My teaching has been overshadowed by the culture shock of being an American, with only rudimentary knowledge of the Russian language and culture, in this large Russian metropolis. The inability to readily communicate infuses every task, from communicating with the hotel desk clerk, to buying food or asking for directions.

That culture shock, however, is more than offset by the unqualified luxury of being in the center of such a glorious city. The landmark I use to find my way home is the series of semicircular columns of the grand Kazan Cathedral. The Hermitage Museum is 15 minutes away on foot. The mosaic-filled Church of Our Savior on the Spilled Blood, built on the site of a czar’s assassination, is even closer to my hotel than the Hermitage. Huge statues are everywhere. I can trace Dostoevsky’s steps from “Crime and Punishment.” I am living in history.

But I came here to teach, and that is what I have been doing. While the university mostly trains educators, many of my students in the school of management will become private business managers. I have had to adapt my lesson plans to the fact that my students are not training to become lawyers. So I am focusing on employment issues which management would face in any environment, U.S. or Russia.

My class knows nothing about U.S. lawyers. They are not familiar with the O.J. Simpson case, and they have not even had exposure to television shows such as “L.A. Law,” “Boston Legal,” “The Practice” or the like. Therefore, I spent a fair amount of time describing what a U.S. corporate lawyer does all day, using an employment discrimination dispute upon which I recently worked as an example.

Many Russian students work in addition to attending classes, and do not attend class every day. Students who attend more than 50 percent of my classes, for example, will receive a certificate of participation on the last day of class. Similarly, Russian students are used to the pure lecture format. They are strangers to participatory classrooms or group projects, both of which are essential to my lesson plans.

As a result, the first few class days were frustrating, difficult and discouraging. I spoke in English, with able student translators. Still, when I asked the students to introduce themselves, either in Russian or English, most refused. When I asked direct questions, no answers were forthcoming.

For the first few days, the class only came to life during the last 10 minutes, which I allotted for questions of me. Who did I vote for in the presidential primaries? Does the U.S. give maternity leave to employees? Why does the government allow “its” media to speak ill of Russia? How much does a U.S. lawyer earn? These Q&A sessions get longer each day, and now include my questions to the students. We all look forward to this daily give and take.

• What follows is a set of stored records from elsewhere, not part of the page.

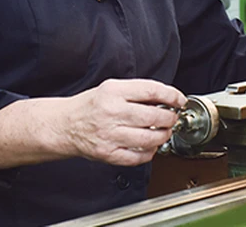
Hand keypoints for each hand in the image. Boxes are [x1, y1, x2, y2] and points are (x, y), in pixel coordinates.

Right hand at [60, 79, 186, 166]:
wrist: (66, 125)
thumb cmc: (90, 106)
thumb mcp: (111, 88)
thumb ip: (136, 91)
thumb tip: (165, 98)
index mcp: (113, 92)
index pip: (150, 91)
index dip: (171, 95)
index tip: (179, 99)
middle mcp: (112, 112)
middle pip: (153, 117)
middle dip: (169, 119)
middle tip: (172, 118)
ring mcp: (110, 134)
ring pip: (149, 139)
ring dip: (163, 136)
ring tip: (163, 132)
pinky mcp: (108, 153)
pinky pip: (138, 157)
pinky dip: (149, 153)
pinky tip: (149, 146)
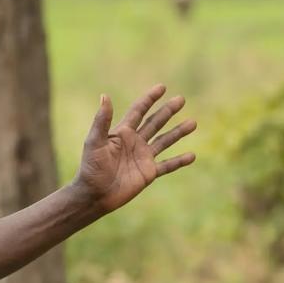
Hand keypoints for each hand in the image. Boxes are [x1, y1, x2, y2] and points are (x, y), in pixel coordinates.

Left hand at [74, 84, 196, 213]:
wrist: (94, 195)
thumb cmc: (91, 168)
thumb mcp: (95, 142)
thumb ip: (102, 121)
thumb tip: (104, 95)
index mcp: (122, 133)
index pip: (139, 111)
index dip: (149, 99)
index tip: (162, 87)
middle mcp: (135, 142)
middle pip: (155, 122)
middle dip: (168, 111)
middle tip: (181, 99)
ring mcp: (143, 157)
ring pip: (164, 141)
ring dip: (178, 132)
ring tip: (193, 123)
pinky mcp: (148, 173)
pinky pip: (167, 165)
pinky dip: (179, 161)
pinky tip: (192, 155)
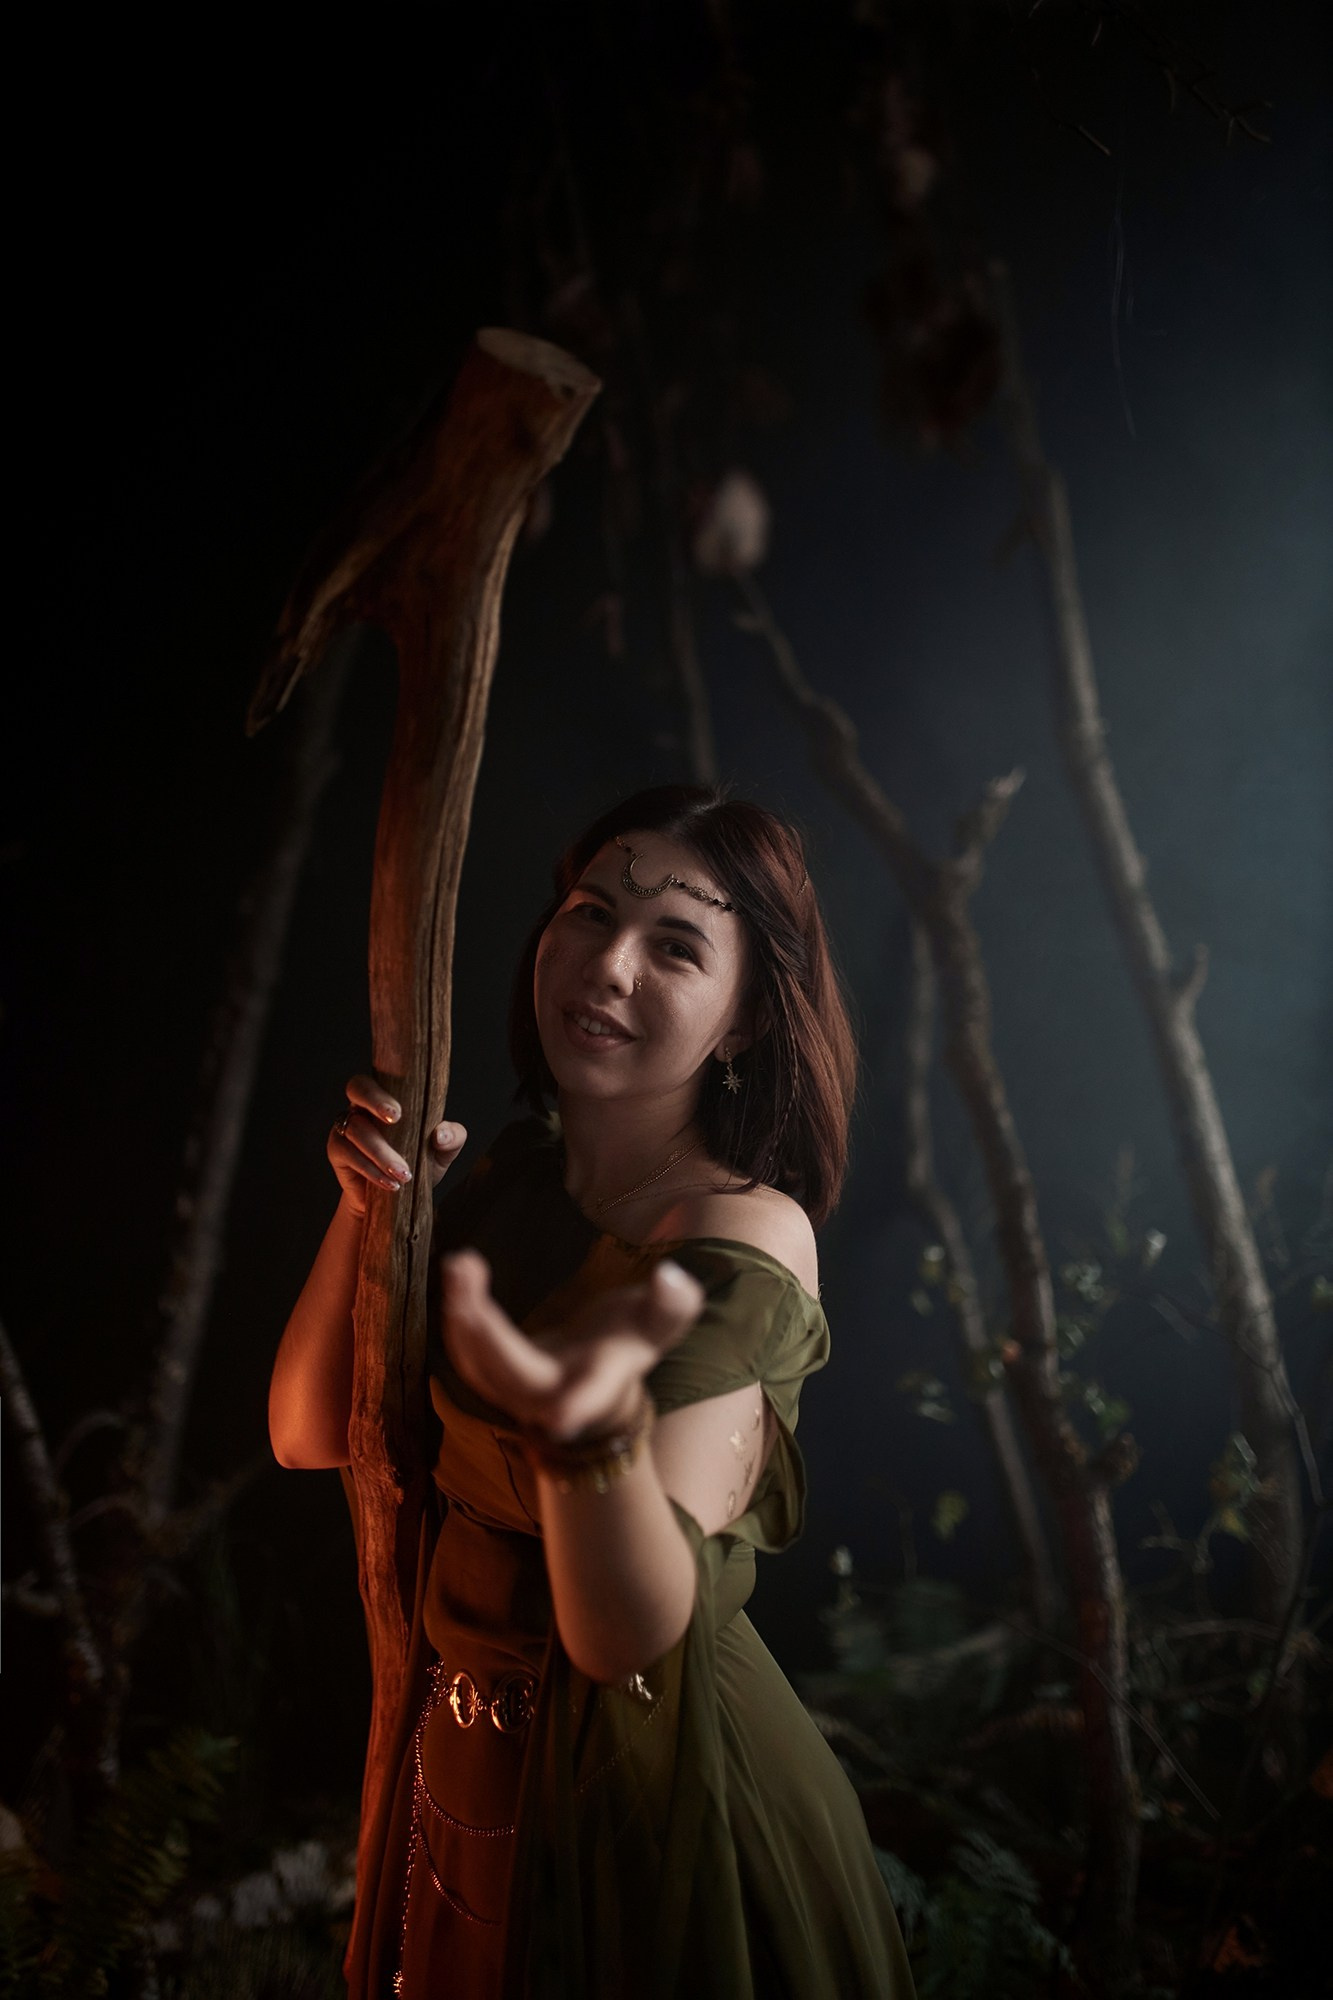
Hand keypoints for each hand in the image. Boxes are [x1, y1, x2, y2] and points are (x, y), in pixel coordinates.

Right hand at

By the end of the week, the students were more engaged in class activities. The students divided into groups, formed separate companies, competed against each other, and had some employees/students leave to join different companies/groups.

We will go through a similar exercise next week, after which the groups will prepare an employee handbook. I hope that the comfort level is now high enough that class participation will increase and discussions will be lively.

I no longer feel like an alien in St. Petersburg. I find my way from place to place, know where to buy needed goods, speak basic Russian sentences, and call my spartan room home. As we Russians say, Do Svidanya!